At that time, Edit was an avid student of health, reading about superfoods before most of us had heard the term. And sometimes it’s the most curious of life details and circumstances that influence our life’s path. Love leads to connections that lead to new life directions.
Edit and Alberto married and started a family in southern California.
“I really wanted to focus on the family and not be on this stressful planet of the fashion world. I decided to give fashion a break.”
Superfoods and Emotional Intelligence
“For the past 10 years I’ve been helping Alberto with the gym. It’s been our project aside from having three kids.
“We both really love acai. And I’ve been making acai bowls even since Santa Fe. We decided to have acai at the gym as a little fruit cart. I put bamboo around it and had a freezer with acai in it. I had it running like a little business of its own, and I took it very seriously.”
They rolled the cart into the street and people would drive 30 minutes just for a cup of acai. When the space next door to the jiujitsu gym opened, it was originally going to be a gym expansion. Instead it turned into the ACAI JUNGLE CAFE in Burbank, CA. And Edit has been running this health food spot that plays world music and serves up well-being ever since.
“I was very nervous about opening the cafe. Honestly even today a year later, every person that comes… I am genuinely happy to see them. I don’t ever want to take it for granted.
“What I learned from fashion and from jiujitsu, having a gym, is to never sacrifice quality.
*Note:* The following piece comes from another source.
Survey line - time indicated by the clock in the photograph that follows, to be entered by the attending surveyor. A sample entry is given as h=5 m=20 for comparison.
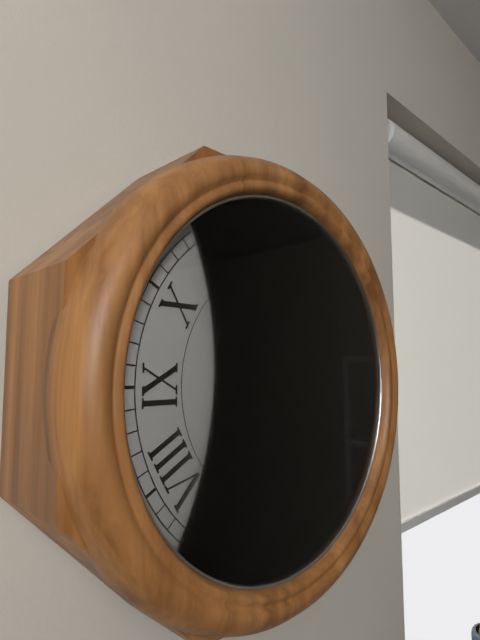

So same thing with the menu here. Make three perfect sandwiches. Make three perfect salads. Make three perfect smoothies. Every single item on the menu is so well thought out that you don’t really want another variation of it. And that’s why we have such a high percentage of returning customers. It’s just really important that everyone leaves here happy.
“If I’m not going to eat it, I’m not going to have it here. I try to keep a really healthy, clean diet. But it has to be delicious.
“I came across an article about emotional intelligence recently. It talked about all the different ways you self-talk and what you want to feel like every day, how to handle stressful situations, how to stay calm. And I thought I really have to bring this to the meeting we are going to have with the cafe group.
“When I was little, my mom always used to say that people like to be around happy people. I think I’m a happy person overall. Unless something really happens that’s bad, nothing kind of throws me off.
“I think my energy affects everyone else that works here. And their energy affects every single person that comes in here. And I want everybody that works here to be really happy. Like, ‘we’re gonna have an amazing day. Let’s do good things’ and you always feel good.
“I try to inspire them to constantly push their own limits. It might build some confidence. I want them, if they do leave here, to say ‘I got something from that.’
“I think another fulfilling part about having this business is the way it affects my kids, my daughters especially. They don’t see anything holding me back. They don’t see me saying, ‘Oh, I can’t.’
“I don’t ever want them to feel held back because they’re women, that they can’t do something because they’re women. It’s always been a very important thing for me.
“They see that even as a female, as a woman, they can do whatever they want to do. They can be whatever they want to be.”